If you do not set `optimizer_config` at all or set it to `null` in train.json, the defaults are `adamw8bit` with standard betas of `(0.9,0.999)`, weight decay `0.01`, and epsilon `1e-8`.
In `optimizer.json` the you can set independent optimizer settings for both the text encoder and unet. If you want shared settings, just fill out the `base` section and leave `text_encoder_overrides` properties null an they will be copied from the `base` section.
If you set the `text_encder_lr_scale` property, the text encoder will be trained with a multiple of the Unet learning rate if it the LR is being copied. If you explicitly set the text encoder LR, the `text_encder_lr_scale` is ignored. `text_encder_lr_scale` is likely to be deprecated in the future, but now is left for backwards compatibility.
For each of the `unet` and `text_encoder` sections, you can set the following properties:
`optimizer` value is the type of optimizer to use. Below are the supported optimizers.
Lucidrains' [implementation](https://github.com/lucidrains/lion-pytorch) of the [lion optimizer](https://arxiv.org/abs/2302.06675). Click links to read more. `Epsilon` is not used by lion.

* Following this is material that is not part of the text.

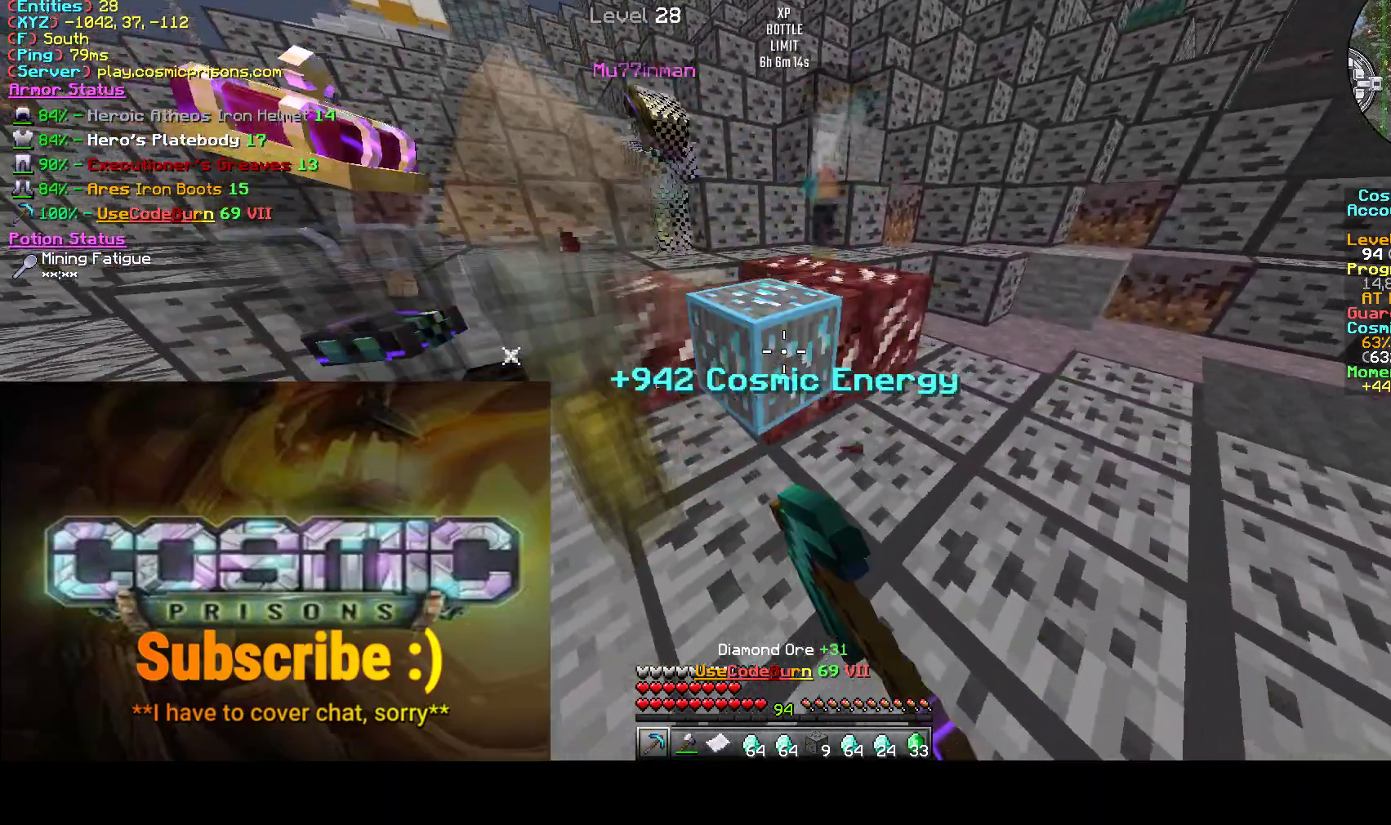
{"keys": ["s"], "mouse": [], "events": [[433, "s", "down"]]}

Recommended settings for lion based on the paper are as follows:
"optimizer": "adamw8bit",
"lr": 1e-7,
"lr_scheduler": "constant",
"betas": [0.9, 0.999],
"epsilon": 1e-8,
"weight_decay": 0.10
The recommendations are based on "1/10th LR" but "10x the weight decay" compared to AdamW when training diffusion models. There are no known recommendations for the CLIP text encoder. Lion converges quickly, so take care with the learning rate, and even lower learning rates may be effective.
LR can be set in `optimizer.json` and excluded from the main CLI arg or train.json but if you use the main CLI arg or set it in the main train.json it will override the setting. This was done to make sure existing behavior will not break. To set LR in the `optimizer.json` make sure to delete `"lr": 1.3e-6` in your main train.json and exclude the CLI arg.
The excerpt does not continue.